### Task goal
Copy the lines word for word from the beginning of the items through the line containing "Days 2026 con más de 600 participantes". Leave the pictures out of your answer.

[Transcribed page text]
-=-=-=-=-

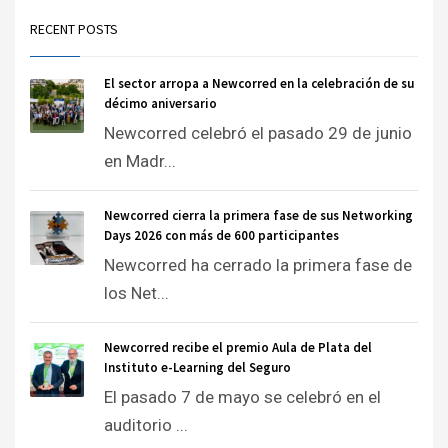
RECENT POSTS
El sector arropa a Newcorred en la celebración de su
décimo aniversario
Newcorred celebró el pasado 29 de junio
en Madr...
Newcorred cierra la primera fase de sus Networking
Days 2026 con más de 600 participantes
Newcorred ha cerrado la primera fase de
los Net...
Newcorred recibe el premio Aula de Plata del
Instituto e-Learning del Seguro
El pasado 7 de mayo se celebró en el
auditorio ...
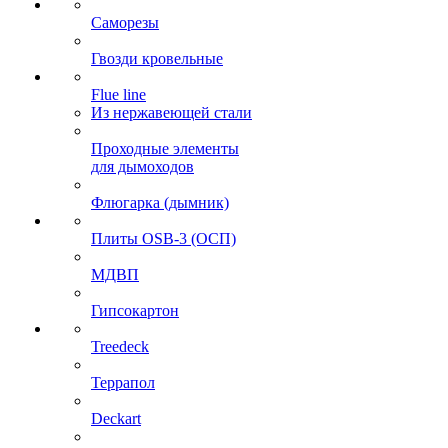
Саморезы
Гвозди кровельные
Flue line
Из нержавеющей стали
Проходные элементы
для дымоходов
Флюгарка (дымник)
Плиты OSB-3 (ОСП)
МДВП
Гипсокартон
Treedeck
Террапол
Deckart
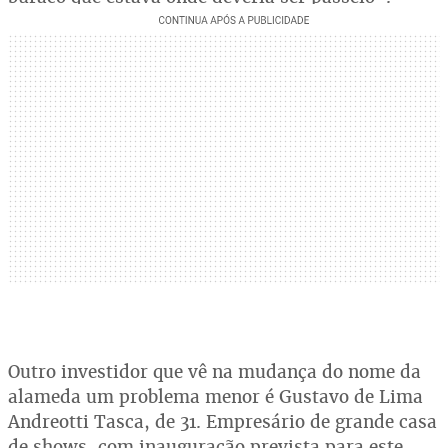
Outro investidor que vê na mudança do nome da
alameda um problema menor é Gustavo de Lima
Andreotti Tasca, de 31. Empresário de grande casa
de shows, com inauguração prevista para este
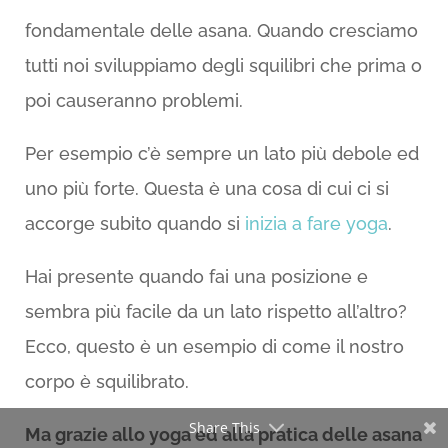
fondamentale delle asana. Quando cresciamo
tutti noi sviluppiamo degli squilibri che prima o
poi causeranno problemi.
Per esempio c’è sempre un lato più debole ed
uno più forte. Questa è una cosa di cui ci si
accorge subito quando si
inizia a fare yoga
.
Hai presente quando fai una posizione e
sembra più facile da un lato rispetto all’altro?
Ecco, questo è un esempio di come il nostro
corpo è squilibrato.
Share This
Ma grazie allo yoga ed alla pratica delle asana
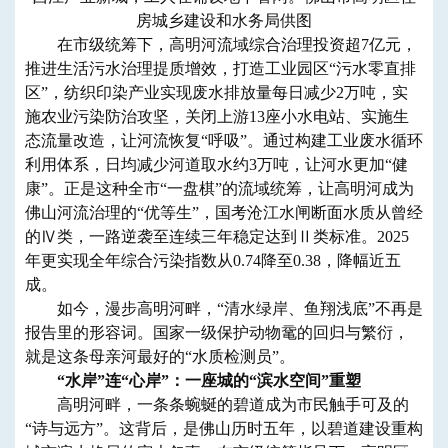
房城乡建设和水务局供图
在市级统筹下，高明河流域综合治理投资超7亿元，
推进生活污水治理提质增效，打造工业园区“污水零直排
区”，纺织印染产业实现废水排放量每日减少2万吨，实
施农业污染防治攻坚，关闭上游13座小水电站、实施生
态流量改造，让河流恢复“呼吸”。通过构建工业废水循环
利用体系，日均减少河道取水约3万吨，让河水更加“健
康”。正是这种全市“一盘棋”的流域统筹，让高明河成为
佛山河流治理的“优等生”，国考沧江水闸断面水质从曾经
的Ⅳ类，一路逆袭至连续三年稳定达到Ⅱ类标准。2025
年更实现全年综合污染指数从0.74降至0.38，降幅近五
成。
如今，漫步高明河畔，“清水绿岸、鱼翔浅底”不再是
报告里的形容词。国家一级保护动物鼋的回归与繁衍，
就是这条母亲河最好的“水质检测员”。
“水岸”连“心岸”：一座城的“滨水空间”重塑
高明河畔，一条条蜿蜒的碧道成为市民触手可及的
“诗与远方”。这背后，是佛山历时五年，以碧道建设重构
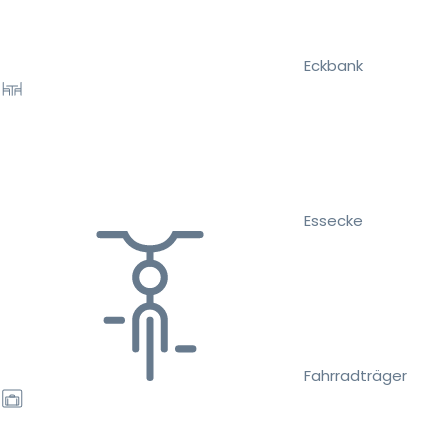
Eckbank
Essecke
Fahrradträger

-=-=-=-=-

### Task output
RECENT POSTS
El sector arropa a Newcorred en la celebración de su
décimo aniversario
Newcorred celebró el pasado 29 de junio
en Madr...
Newcorred cierra la primera fase de sus Networking
Days 2026 con más de 600 participantes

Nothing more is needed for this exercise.